'Dazzlingly and daringly written' Rachel Cooke, Observer
W-3 is a small psychiatric ward in a large university hospital, a world of pills and passes dispensed by an all-powerful staff, a world of veteran patients with grab-bags of tricks, a world of dishevelled, moment-to-moment existence on the edge of permanence.
Bette Howland was one of those patients. In 1968, Howland was thirty-one, a single mother of two young sons, struggling to support her family on the part-time salary of a librarian; and labouring day and night at her typewriter to be a writer. One afternoon, while staying at her friend Saul Bellow's apartment, she swallowed a bottle of pills.
W-3 is a vivid - and often surprisingly funny - portrait of the extraordinary community of Ward 3 and a record of a defining moment in a writer's life. The book itself would be her salvation: she wrote herself out of the grave.
Originally published in 1974 and rediscovered forty years later, this is the first edition of W-3 to be published in the UK. With an original introduction by Yiyun Li, author of Where Reasons End.
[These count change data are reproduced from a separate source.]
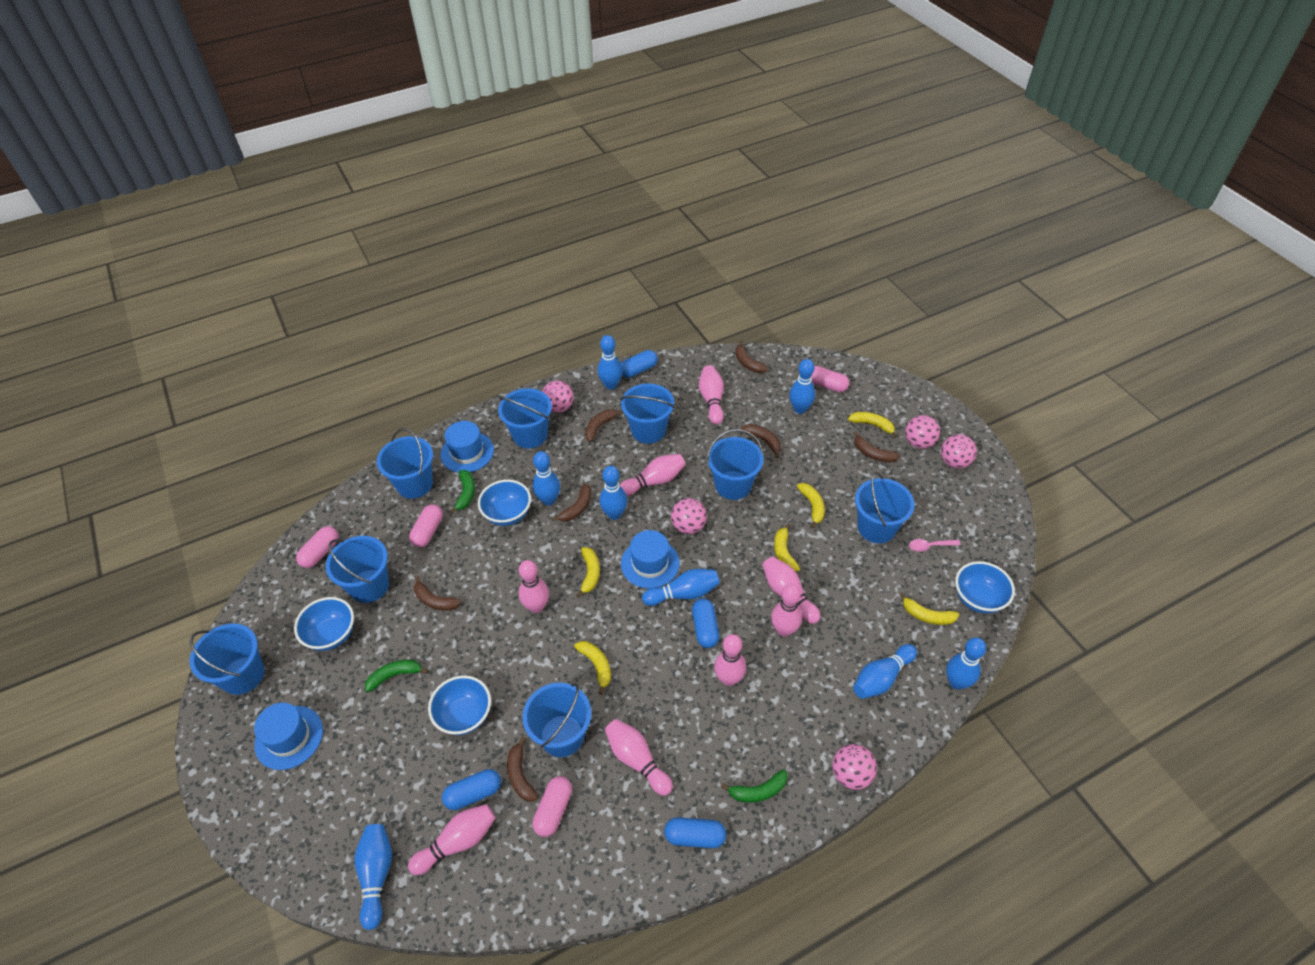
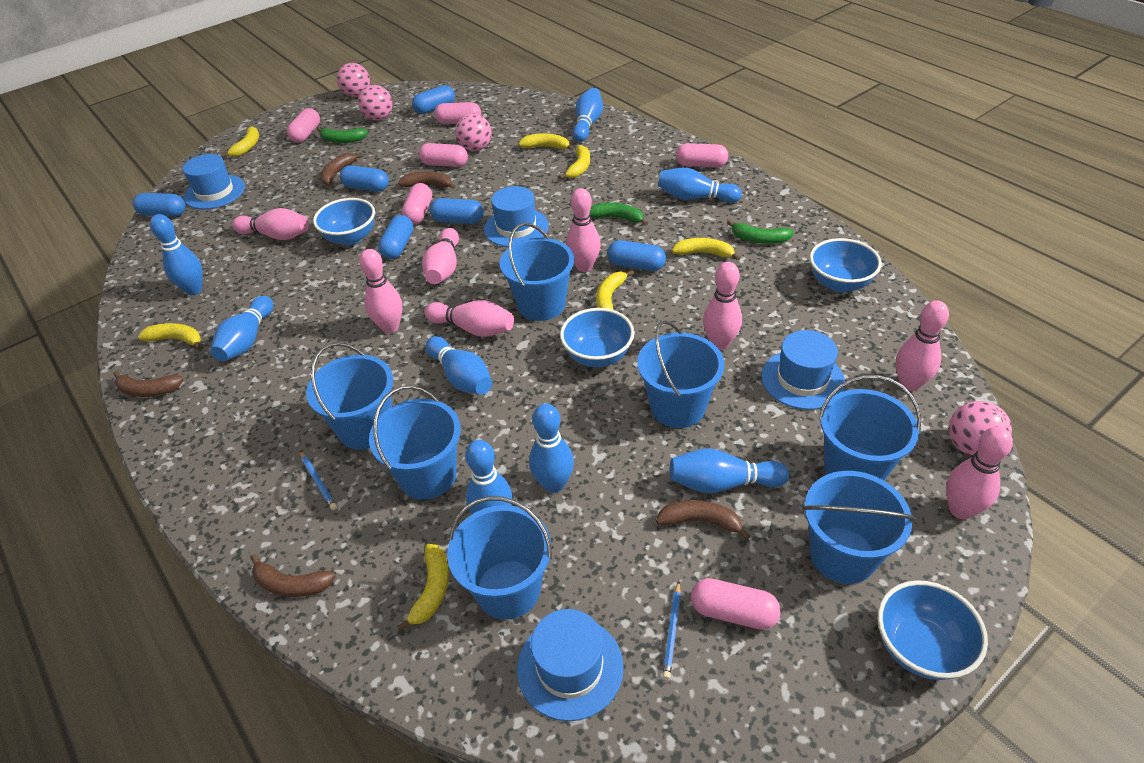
blue bucket: [189,623,264,695] [326,536,389,603] [377,428,433,499] [498,388,552,448] [522,683,591,757] [620,384,675,444] [707,429,764,500] [855,472,915,543] = 8 -> [306,342,393,450] [369,385,461,500] [447,496,552,620] [500,223,574,321] [637,320,725,428] [802,471,916,584] [819,375,921,481] = 7
blue capsule: [442,769,501,810] [621,350,658,378] [664,817,726,848] [692,598,719,648] = 4 -> [133,193,186,217] [340,165,389,192] [378,215,413,259] [412,85,455,114] [430,198,484,224] [607,240,666,271] = 6
blue hat: [254,703,323,770] [440,421,494,473] [621,530,680,588] = 3 -> [183,154,245,209] [484,186,549,247] [517,609,624,721] [762,330,845,410] = 4
blue pencil: none = 0 -> [300,451,337,510] [663,581,681,679] = 2
brown banana: [414,576,461,611] [507,737,538,802] [551,484,591,522] [585,409,624,442] [735,341,768,373] [741,424,781,458] [853,431,900,462] = 7 -> [113,371,184,397] [251,554,335,597] [320,153,363,185] [398,171,455,189] [656,500,750,540] = 5
pink ball: [542,381,574,413] [671,498,707,534] [832,744,877,790] [905,415,940,449] [941,434,977,468] = 5 -> [337,63,370,97] [358,85,392,120] [455,114,492,151] [949,401,1012,456] = 4
pink capsule: [296,526,339,568] [409,504,443,547] [532,776,572,837] [811,366,849,392] = 4 -> [287,108,320,143] [402,183,432,225] [419,143,468,167] [434,102,481,124] [676,143,728,167] [691,578,781,630] = 6
pink spoon: [909,539,961,552] = 1 -> none = 0
yellow banana: [574,641,611,695] [576,547,600,597] [774,523,800,572] [797,483,825,528] [848,412,897,438] [899,592,959,625] = 6 -> [138,323,201,350] [221,126,259,157] [397,544,449,631] [519,133,574,151] [559,145,590,179] [596,270,634,310] [672,238,740,261] = 7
'W-3 is one hell of a debut' Lucy Scholes, Paris Review
'Howland is finally getting the recognition that she deserves' Sarah Hughes, iNews
Bette Howland's illuminating and bracing account of life in a psych ward, which marked her powerful entrance onto the literary scene, now with an introduction by Yiyun Li, author of Where Reasons End.
Throughout the book, we rub shoulders with the chatty and the speechless, the erratic and the withdrawn; those sedated by the system and those at the doors begging to be let out . . . Bette Howland's work will, and should be, read and rediscovered time and time again.